Сын, устраивая на плите кастрюлю, сказал:
- Так вышло, задержался, - и повернулся к отцу, поглядел на него вопросительно.
Лаптев взгляд его понял, закрыл кухонную дверь и начал все объяснять.
Алешка слушал спокойно, молча. Слушал и дело делал. Наполнил миску, устроился за столом, ел, на отца лишь изредка поглядывал.
Лаптев все объяснил, насколько можно было. И он еще раз убедился, что сын у него растет понятливый.
Алешка выслушал, сказал: "Все ясно", доел пельмени, миску помыл и ложку, у раковины обернулся, спросил:
- А если она подаст в суд, там ей помогут?
- Помогут, разберутся, - сочувственно покивал головой Лаптев и, поколебавшись, добавил: - Даже есть такое мнение, я не могу сказать чье, но ее, видимо, восстановят через суд.
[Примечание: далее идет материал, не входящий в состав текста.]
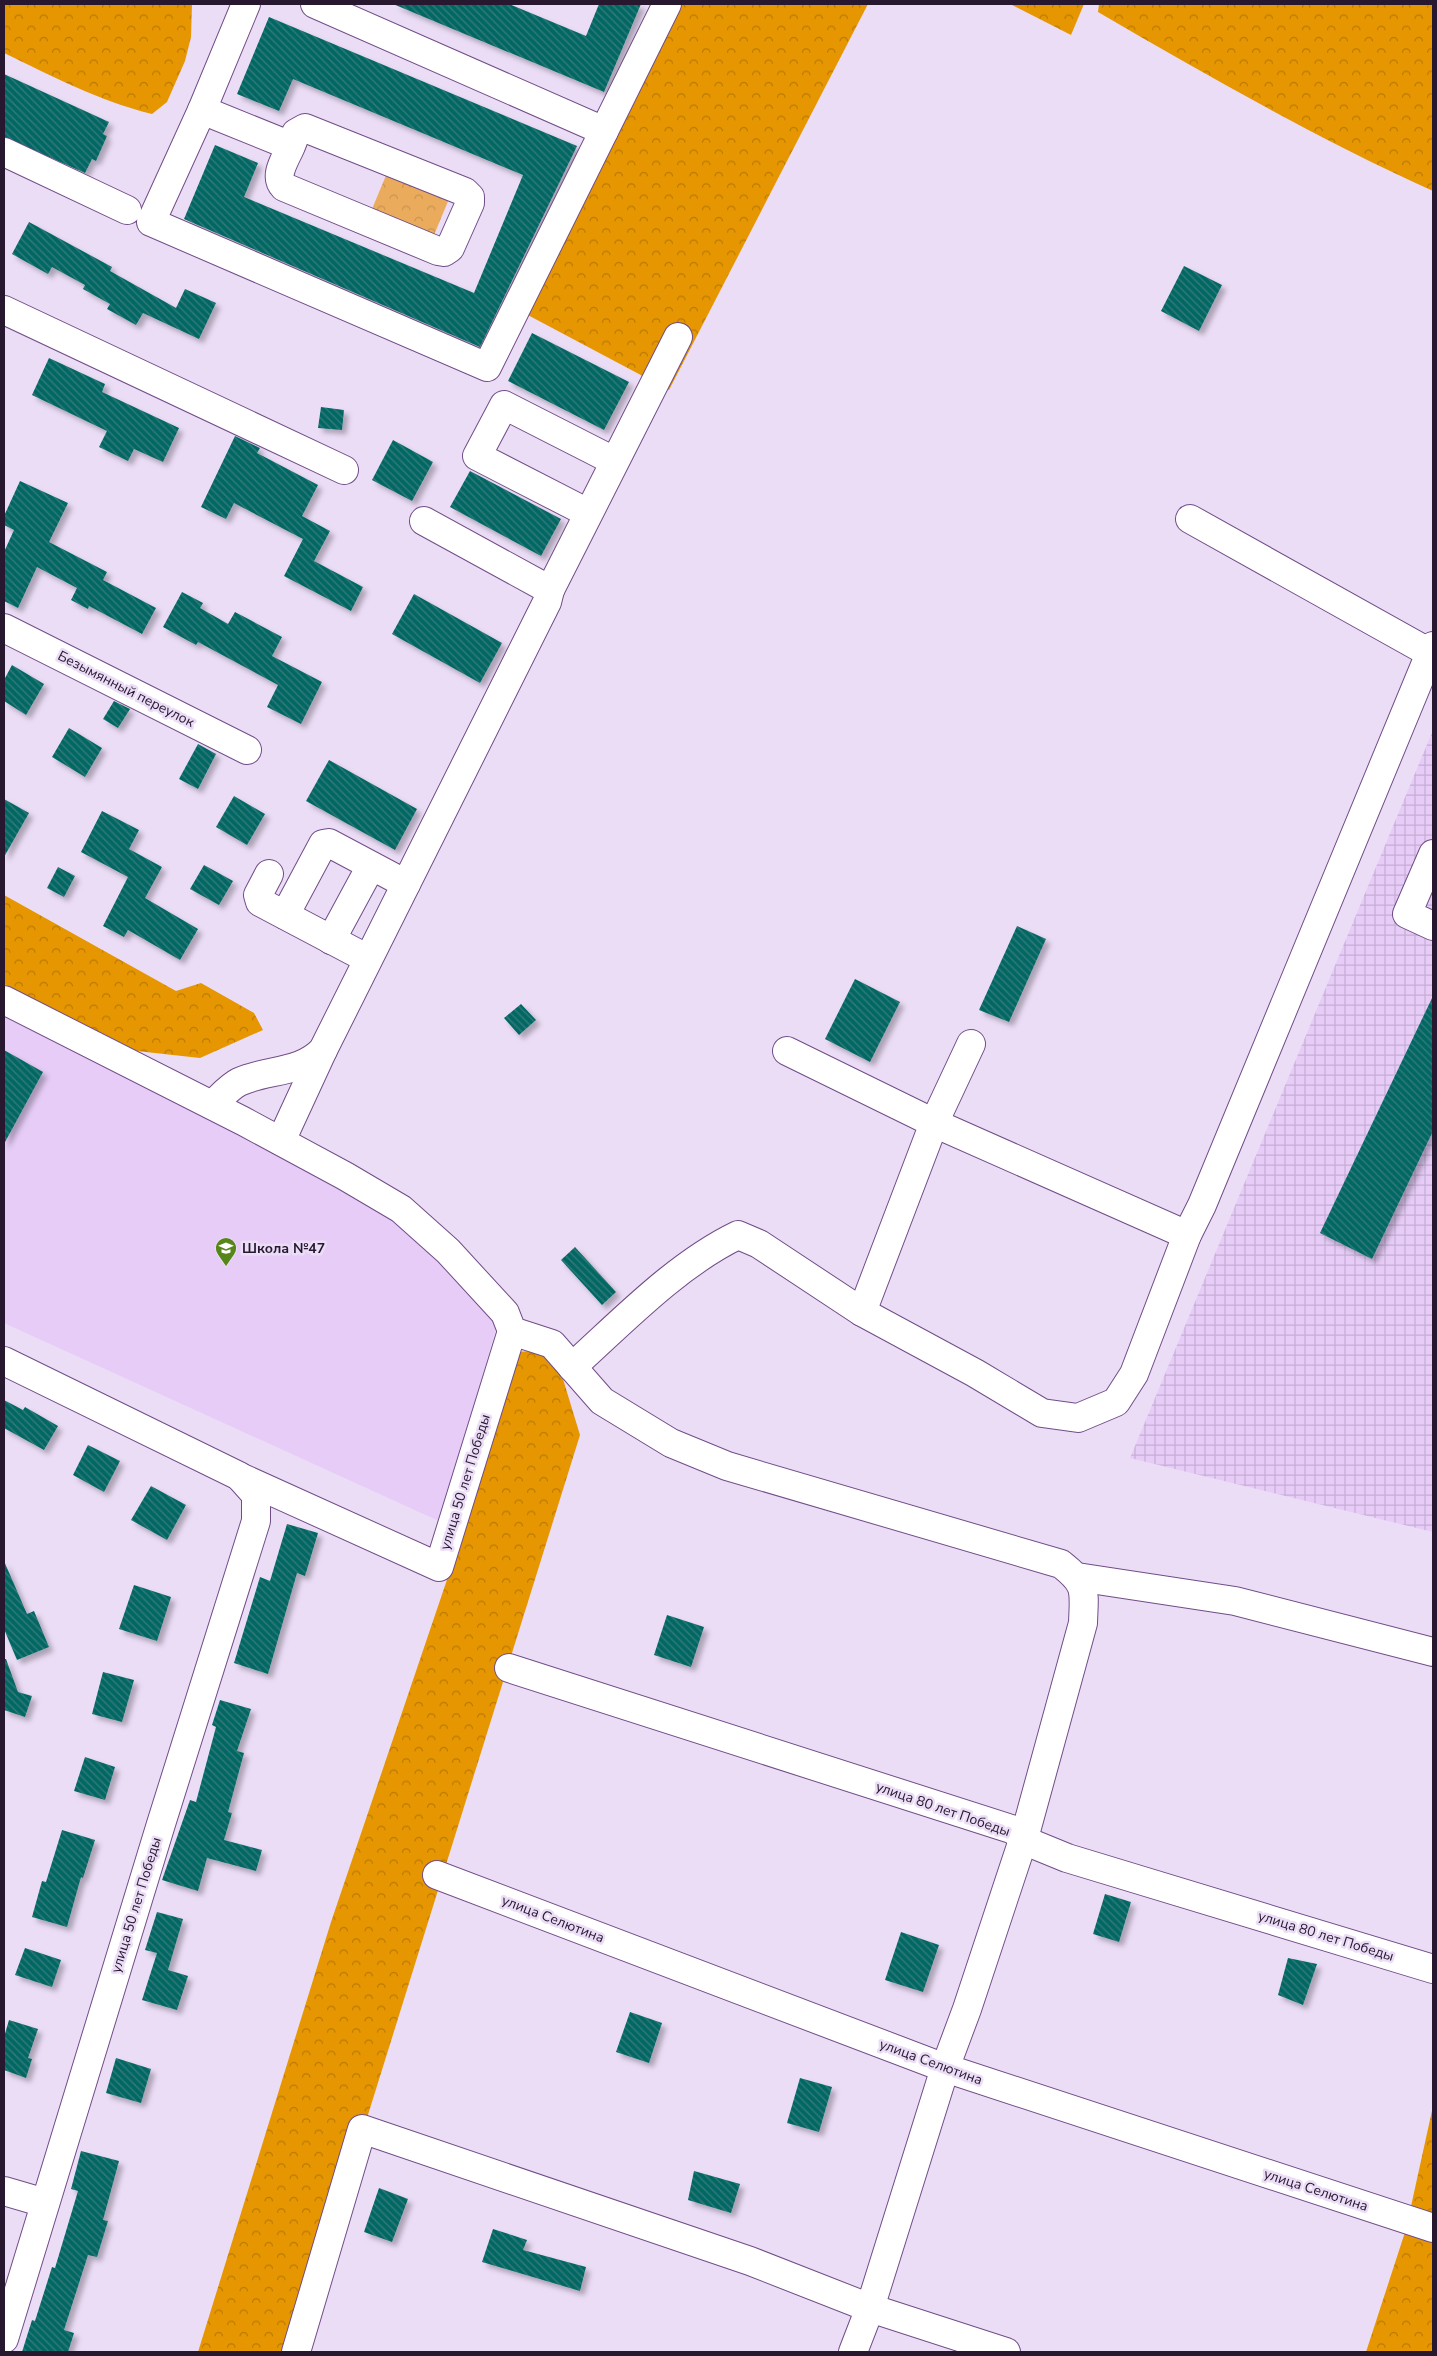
<svg xmlns="http://www.w3.org/2000/svg" width="1437" height="2356" font-family="'Nunito Sans',sans-serif">
<style>
.built{fill:#e6ccf7}
.industrial{fill:url(#industrial-grid)}
.forest{fill:url(#forest-crowns)}
.park{fill:url(#park-crowns)}
.building{fill:url(#building-back-hatch);filter:url(#shadow)}
.lines{fill:none;stroke-linecap:round;stroke-linejoin:round}
.minor-casing{stroke:#714d87;stroke-width:30}
.minor{stroke:#fff;stroke-width:28}
.labels{text-anchor:middle;dominant-baseline:central;stroke-width:5;stroke-linejoin:round;paint-order:stroke}
.street-label{font-size:14px;fill:#271830;stroke:#ecddf7}
.poi-label{font-size:14px;font-weight:bold;fill:#271830;stroke:#ecddf7;text-anchor:start}
</style>
<defs>
<pattern id="industrial-grid" width="8" height="8" patternUnits="userSpaceOnUse" patternTransform="scale(1.25)"><rect width="8" height="8" fill="#e6ccf7"/><path d="M0 4h8M4 0v8" fill="none" stroke="#c5aed4"/></pattern>
<pattern id="forest-crowns" width="20" height="18" patternUnits="userSpaceOnUse" patternTransform="scale(1.25)"><rect width="20" height="18" fill="#e69600"/><path d="M2 6a3 3 0 1 1 6 0M12 15a3 3 0 1 1 6 0" fill="none" stroke="#ba7903"/></pattern>
<pattern id="park-crowns" width="20" height="18" patternUnits="userSpaceOnUse" patternTransform="scale(1.25)"><rect width="20" height="18" fill="#eaac5c"/><path d="M2 6a3 3 0 1 1 6 0M12 15a3 3 0 1 1 6 0" fill="none" stroke="#c99350"/></pattern>
<pattern id="building-back-hatch" width="6" height="6" patternUnits="userSpaceOnUse" patternTransform="scale(1.25)"><rect width="6" height="6" fill="#066764"/><path d="M-1 5l2 2M0 0l6 6M5-1l2 2" fill="none" stroke="#347c7b"/></pattern>
<filter id="shadow"><feDropShadow dx="4.5" dy="4.5" stdDeviation="2.5" flood-color="#0004"/></filter>
</defs>
<rect width="100%" height="100%" fill="#ecddf7"/>
<polygon class="built" points="4,1009 399,1216 499,1318 441,1522 4,1323"/>
<polygon class="industrial" points="1433,730 1433,1532 1130,1458"/>
<g class="forest">
<path d="M4,4H192L191,37L185,61L167,102L152,114C99,101 52,76 4,53Z"/>
<polygon points="679,4 868,4 669,390 524,313"/>
<polygon points="1010,4 1084,4 1071,35"/>
<path d="M1099,4H1433V191C1318,139 1208,76 1098,12Z"/>
<polygon points="4,895 176,991 201,983 254,1013 263,1030 200,1058 137,1051 4,984"/>
<polygon points="542,1351 563,1379 580,1435 294,2352 198,2352 331,1922 454,1559 505,1352"/>
<polygon points="1433,2106 1433,2352 1366,2352 1406,2229"/>
</g>
<polygon class="park" points="387,173 449,199 434,235 372,209"/>
<g class="building">
<polygon points="393,4 509,4 586,36 599,4 641,4 604,92"/>
<polygon points="269,17 577,146 480,347 184,219 215,145 258,163 244,197 474,293 523,175 293,79 279,111 237,94"/>
<polygon points="4,74 109,122 103,134 107,136 96,161 92,159 85,173 4,137"/>
<polygon points="29,222 112,267 110,271 176,308 185,289 216,303 199,339 143,313 136,325 107,309 110,304 83,289 85,285 52,267 48,274 12,254"/>
<polygon points="1184,266 1222,285 1199,331 1161,311"/>
<polygon points="532,333 629,382 604,430 508,381"/>
<polygon points="49,358 105,384 102,392 179,428 163,462 134,449 128,461 99,447 107,431 32,395"/>
<polygon points="321,407 344,410 342,430 318,428"/>
<polygon points="235,436 260,448 257,453 318,485 302,516 330,531 314,561 363,587 351,611 284,576 303,539 234,503 226,519 201,507"/>
<polygon points="393,440 433,462 412,501 372,480"/>
<polygon points="470,471 561,519 541,556 450,507"/>
<polygon points="20,481 68,503 49,542 107,572 103,580 156,608 142,634 89,606 88,609 71,600 77,588 37,567 18,608 4,601 4,552 14,530 4,525 4,516"/>
<polygon points="182,592 203,603 200,608 228,624 235,612 282,637 272,656 322,682 301,724 267,707 278,685 198,642 196,645 163,627"/>
<polygon points="414,594 502,643 480,683 392,634"/>
<polygon points="12,665 44,684 26,715 4,701 4,680"/>
<polygon points="114,701 130,709 118,728 103,719"/>
<polygon points="69,728 102,748 85,777 52,757"/>
<polygon points="198,744 216,754 198,789 179,779"/>
<polygon points="329,760 417,809 395,850 306,801"/>
<polygon points="234,796 265,814 247,845 216,827"/>
<polygon points="4,799 29,813 4,857"/>
<polygon points="102,811 139,830 129,849 162,867 145,898 198,929 180,960 128,930 124,937 103,926 128,877 81,852"/>
<polygon points="204,865 233,881 219,905 190,889"/>
<polygon points="58,867 75,876 64,897 47,888"/>
<polygon points="1017,926 1046,939 1009,1022 979,1010"/>
<polygon points="855,979 900,1002 870,1062 825,1039"/>
<polygon points="1433,996 1433,1131 1372,1259 1320,1233"/>
<polygon points="521,1004 536,1020 519,1035 504,1018"/>
<polygon points="4,1050 43,1072 4,1144"/>
<polygon points="575,1247 616,1292 602,1305 561,1260"/>
<polygon points="4,1400 23,1410 25,1407 58,1426 44,1450 4,1428"/>
<polygon points="88,1445 120,1461 104,1492 73,1475"/>
<polygon points="151,1486 186,1505 167,1540 131,1520"/>
<polygon points="287,1524 318,1533 305,1576 297,1573 268,1674 234,1663 260,1577 270,1581"/>
<polygon points="4,1561 27,1614 34,1611 49,1647 17,1660 4,1629"/>
<polygon points="134,1585 171,1597 157,1641 119,1629"/>
<polygon points="667,1615 704,1627 691,1667 654,1655"/>
<polygon points="4,1659 6,1659 18,1692 32,1696 25,1717 4,1710"/>
<polygon points="103,1672 134,1680 122,1722 92,1714"/>
<polygon points="220,1700 251,1709 237,1751 244,1753 228,1812 232,1813 224,1840 262,1850 256,1871 207,1858 198,1891 162,1880 190,1800 196,1802 216,1727 212,1725"/>
<polygon points="85,1757 115,1767 105,1800 74,1791"/>
<polygon points="62,1830 95,1840 83,1878 81,1877 67,1927 32,1917 42,1881 46,1882"/>
<polygon points="1105,1894 1131,1902 1119,1942 1093,1934"/>
<polygon points="157,1912 183,1919 168,1970 188,1976 177,2010 142,2000 157,1953 145,1950"/>
<polygon points="901,1932 939,1945 923,1992 885,1980"/>
<polygon points="25,1948 61,1960 52,1987 15,1975"/>
<polygon points="1288,1958 1317,1964 1303,2005 1278,1995"/>
<polygon points="630,2012 662,2023 649,2063 616,2052"/>
<polygon points="9,2020 38,2029 28,2058 32,2059 26,2078 4,2070 4,2037"/>
<polygon points="116,2058 151,2069 141,2103 106,2093"/>
<polygon points="800,2078 832,2087 819,2132 787,2123"/>
<polygon points="81,2151 119,2161 103,2220 108,2221 97,2257 88,2255 64,2330 74,2333 68,2352 22,2352 32,2320 35,2321 52,2267 55,2268 78,2191 71,2189"/>
<polygon points="694,2171 740,2184 731,2213 688,2200"/>
<polygon points="379,2188 408,2199 392,2242 364,2232"/>
<polygon points="493,2229 527,2240 523,2250 586,2267 580,2291 482,2262"/>
</g>
<g class="lines">
<g class="minor-casing">
<g id="minor">
<polyline points="246,4 202,110 151,222 487,367 667,4"/>
<polyline points="315,4 604,131"/>
<path d="M202,110L291,146L296,133L305,128L465,192L470,197V203L450,248L444,252L438,251L284,187C273,176 286,158 291,146"/>
<polyline points="4,152 127,210"/>
<polyline points="4,310 344,470"/>
<polyline points="588,513 477,456 504,405 614,461"/>
<polyline points="1190,519 1430,653"/>
<polyline points="550,590 678,337"/>
<polyline points="4,628 247,750"/>
<polyline points="1433,854 1407,914 1433,926"/>
<polyline points="269,874 258,895 260,902 368,959"/>
<polyline points="285,915 323,844 329,843 406,884"/>
<polyline points="331,940 371,866"/>
<path d="M4,1000L243,1121L345,1176L401,1209L448,1251L505,1313L512,1331L552,1344L602,1401L671,1443L727,1466L1061,1564C1088,1585 1084,1591 1083,1623L1026,1831L967,2009L945,2068L870,2308L853,2352"/>
<polyline points="787,1051 934,1123 1187,1235"/>
<path d="M212,1105C220,1098 229,1087 239,1082C266,1069 301,1074 323,1050L547,602L550,590L424,521"/>
<polyline points="281,1141 323,1050"/>
<polyline points="862,1312 934,1123 971,1044"/>
<polyline points="4,1361 239,1476 256,1495 256,1521 161,1824 4,2339"/>
<path d="M572,1367C623,1321 676,1265 738,1235L759,1244L862,1312L975,1373L1042,1413L1078,1418L1116,1402L1134,1374L1187,1235L1202,1205L1433,646"/>
<polyline points="240,1477 439,1567 512,1331"/>
<polyline points="1077,1577 1235,1601 1433,1652"/>
<polyline points="509,1668 1014,1830 1023,1840 1067,1858 1433,1969"/>
<polyline points="437,1875 945,2068 1433,2228"/>
<polyline points="4,2191 45,2203"/>
<polyline points="296,2352 362,2129 750,2261 870,2308 1006,2352"/>
</g>
</g>
<use href="#minor" class="minor"/>
</g>
<defs>
<g id="school-pin" transform="scale(1.125)"><path d="M0 17L-7.5 6A9.5 9.5 0 1 1 7.5 6Z" fill="#55861a" stroke="#ecddf7"/><path d="M0-5L7-2L0 1L-7-2ZM-4 1L0 2.5L4 1V4Q0 6-4 4Z" fill="#fff"/></g>
</defs>
<g fill-rule="evenodd">
<use href="#school-pin" x="226" y="1248"/>
</g>
<g class="labels">
<g class="street-label">
<text transform="translate(126 689) rotate(27)">Безымянный переулок</text>
<text transform="translate(465 1482) rotate(-73)">улица 50 лет Победы</text>
<text transform="translate(943 1809) rotate(19)">улица 80 лет Победы</text>
<text transform="translate(136 1905) rotate(-73)">улица 50 лет Победы</text>
<text transform="translate(553 1919) rotate(21)">улица Селютина</text>
<text transform="translate(1326 1936) rotate(17)">улица 80 лет Победы</text>
<text transform="translate(931 2062) rotate(20)">улица Селютина</text>
<text transform="translate(1316 2190) rotate(18)">улица Селютина</text>
</g>
<g class="poi-label">
<text x="242" y="1248">Школа №47</text>
</g>
</g>
<rect width="1437" height="2356" fill="none" stroke="#271830" stroke-width="10"/>
</svg>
Сын еще раз произнес: "Ясно - и ушел к себе в комнату. Телевизор он в этот вечер не глядел. Видимо, все же огорчен был немного. Лаптев понимал его. Но понимал и то, что это огорчение ненадолго, как и все мальчишеские беды. И, ложась спать, он еще раз с гордостью подумал, что сын у него растет отличный: спокойный, толковый, понятливый. Дай бог всякому такого Алешку.
2
Четверг был днем суматошным. В кинотеатре проходило районное совещание ударников. И с самого утра Лаптев крутился там: искал нужных людей, снимал их, расспрашивал, записывал, договаривался на будущее. Момента терять было нельзя: то мыкаешься по совхозам, кого-то ищешь, а здесь сено к лошади пришло. Успевай дело делать. Такой день год не год, а месяц-то доброго газетчика всегда прокормит. Если не с гаком.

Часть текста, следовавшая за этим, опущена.